Report each line of the records that contains the word "none", and copy those lines in full.

━━━━━━━━━━━━━━━━━━━━━━━━━━━━━━

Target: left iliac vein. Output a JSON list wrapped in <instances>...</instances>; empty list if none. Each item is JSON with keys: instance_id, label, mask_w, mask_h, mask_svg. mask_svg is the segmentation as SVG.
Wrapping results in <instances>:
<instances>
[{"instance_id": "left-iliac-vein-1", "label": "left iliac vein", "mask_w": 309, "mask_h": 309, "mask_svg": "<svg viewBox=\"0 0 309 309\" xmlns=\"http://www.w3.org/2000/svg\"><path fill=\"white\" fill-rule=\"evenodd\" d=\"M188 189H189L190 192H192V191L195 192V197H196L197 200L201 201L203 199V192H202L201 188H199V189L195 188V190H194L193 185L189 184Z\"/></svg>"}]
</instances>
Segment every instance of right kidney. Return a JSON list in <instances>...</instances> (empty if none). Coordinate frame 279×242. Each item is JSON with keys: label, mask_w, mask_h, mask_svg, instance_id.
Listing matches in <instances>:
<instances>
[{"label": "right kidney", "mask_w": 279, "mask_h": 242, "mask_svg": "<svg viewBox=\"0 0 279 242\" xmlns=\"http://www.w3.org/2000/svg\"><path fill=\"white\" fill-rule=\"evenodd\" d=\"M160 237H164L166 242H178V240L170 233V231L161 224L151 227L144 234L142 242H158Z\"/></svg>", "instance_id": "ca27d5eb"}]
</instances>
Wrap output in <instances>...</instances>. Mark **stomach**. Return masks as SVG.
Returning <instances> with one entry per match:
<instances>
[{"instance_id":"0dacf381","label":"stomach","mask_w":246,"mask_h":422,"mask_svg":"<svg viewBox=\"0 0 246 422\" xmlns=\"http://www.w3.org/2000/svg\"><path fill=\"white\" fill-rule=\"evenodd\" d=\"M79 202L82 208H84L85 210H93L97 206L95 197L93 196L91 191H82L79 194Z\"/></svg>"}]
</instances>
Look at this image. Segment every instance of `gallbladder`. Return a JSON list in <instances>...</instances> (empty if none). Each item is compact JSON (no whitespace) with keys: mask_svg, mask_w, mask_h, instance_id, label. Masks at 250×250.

━━━━━━━━━━━━━━━━━━━━━━━━━━━━━━

→ THE OUTPUT
Target: left iliac vein. Output a JSON list wrapped in <instances>...</instances>; empty list if none. Each item is JSON with keys: instance_id, label, mask_w, mask_h, mask_svg. mask_svg is the segmentation as SVG.
Segment every instance of right kidney. Return a JSON list in <instances>...</instances> (empty if none). Coordinate frame 279×242. Each item is JSON with keys: label, mask_w, mask_h, mask_svg, instance_id.
Look at this image. Segment every instance of `gallbladder`. Return a JSON list in <instances>...</instances> (empty if none). Each item is compact JSON (no whitespace) with keys: mask_svg, mask_w, mask_h, instance_id, label. Masks at 250×250.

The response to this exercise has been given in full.